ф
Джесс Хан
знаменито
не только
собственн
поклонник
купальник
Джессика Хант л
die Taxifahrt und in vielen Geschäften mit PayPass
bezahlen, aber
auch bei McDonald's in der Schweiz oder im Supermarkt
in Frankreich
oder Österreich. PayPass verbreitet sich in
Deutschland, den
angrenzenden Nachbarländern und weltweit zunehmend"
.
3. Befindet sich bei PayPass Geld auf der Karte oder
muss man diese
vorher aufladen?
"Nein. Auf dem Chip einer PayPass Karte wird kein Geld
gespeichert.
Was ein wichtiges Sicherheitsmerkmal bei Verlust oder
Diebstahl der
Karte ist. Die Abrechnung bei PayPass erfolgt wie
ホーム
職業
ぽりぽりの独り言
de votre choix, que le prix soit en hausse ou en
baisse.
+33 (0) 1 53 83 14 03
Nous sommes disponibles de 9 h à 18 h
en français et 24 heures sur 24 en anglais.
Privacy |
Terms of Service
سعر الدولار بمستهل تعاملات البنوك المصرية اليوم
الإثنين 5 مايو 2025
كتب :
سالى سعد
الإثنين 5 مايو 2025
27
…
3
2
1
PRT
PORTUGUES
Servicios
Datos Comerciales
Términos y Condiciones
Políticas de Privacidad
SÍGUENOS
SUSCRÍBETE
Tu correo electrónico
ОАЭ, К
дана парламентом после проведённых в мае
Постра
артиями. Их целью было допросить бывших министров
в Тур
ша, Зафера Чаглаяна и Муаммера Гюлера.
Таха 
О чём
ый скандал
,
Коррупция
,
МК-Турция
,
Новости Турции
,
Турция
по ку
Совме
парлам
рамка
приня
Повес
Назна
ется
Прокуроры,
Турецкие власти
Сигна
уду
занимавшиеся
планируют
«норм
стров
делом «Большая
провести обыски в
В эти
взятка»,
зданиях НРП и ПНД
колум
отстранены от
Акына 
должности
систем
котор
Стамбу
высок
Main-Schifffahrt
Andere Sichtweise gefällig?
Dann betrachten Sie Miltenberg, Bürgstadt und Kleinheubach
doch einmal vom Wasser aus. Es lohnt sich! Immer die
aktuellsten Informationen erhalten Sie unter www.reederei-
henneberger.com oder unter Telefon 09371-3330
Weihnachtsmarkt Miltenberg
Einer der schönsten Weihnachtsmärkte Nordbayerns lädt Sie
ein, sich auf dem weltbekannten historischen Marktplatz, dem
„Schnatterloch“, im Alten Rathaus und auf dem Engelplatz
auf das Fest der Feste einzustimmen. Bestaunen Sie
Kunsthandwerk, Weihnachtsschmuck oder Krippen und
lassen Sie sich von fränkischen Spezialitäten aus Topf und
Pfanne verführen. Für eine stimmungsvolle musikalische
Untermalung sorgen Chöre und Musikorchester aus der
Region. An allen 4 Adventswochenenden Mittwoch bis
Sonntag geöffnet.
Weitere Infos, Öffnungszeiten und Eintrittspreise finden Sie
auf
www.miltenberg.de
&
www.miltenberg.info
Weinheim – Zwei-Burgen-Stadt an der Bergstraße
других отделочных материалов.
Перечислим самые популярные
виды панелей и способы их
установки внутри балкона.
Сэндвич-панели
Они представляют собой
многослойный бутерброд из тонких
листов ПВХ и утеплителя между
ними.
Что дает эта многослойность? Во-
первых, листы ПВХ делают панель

______________________________

• [Problem requirements] Reproduce the listing from its first line through the line containing "gespeichert.", replacing "Frankreich" with "Italien" and leaving everything else unchanged.

• [The completed task]
ф
Джесс Хан
знаменито
не только
собственн
поклонник
купальник
Джессика Хант л
die Taxifahrt und in vielen Geschäften mit PayPass
bezahlen, aber
auch bei McDonald's in der Schweiz oder im Supermarkt
in Italien
oder Österreich. PayPass verbreitet sich in
Deutschland, den
angrenzenden Nachbarländern und weltweit zunehmend"
.
3. Befindet sich bei PayPass Geld auf der Karte oder
muss man diese
vorher aufladen?
"Nein. Auf dem Chip einer PayPass Karte wird kein Geld
gespeichert.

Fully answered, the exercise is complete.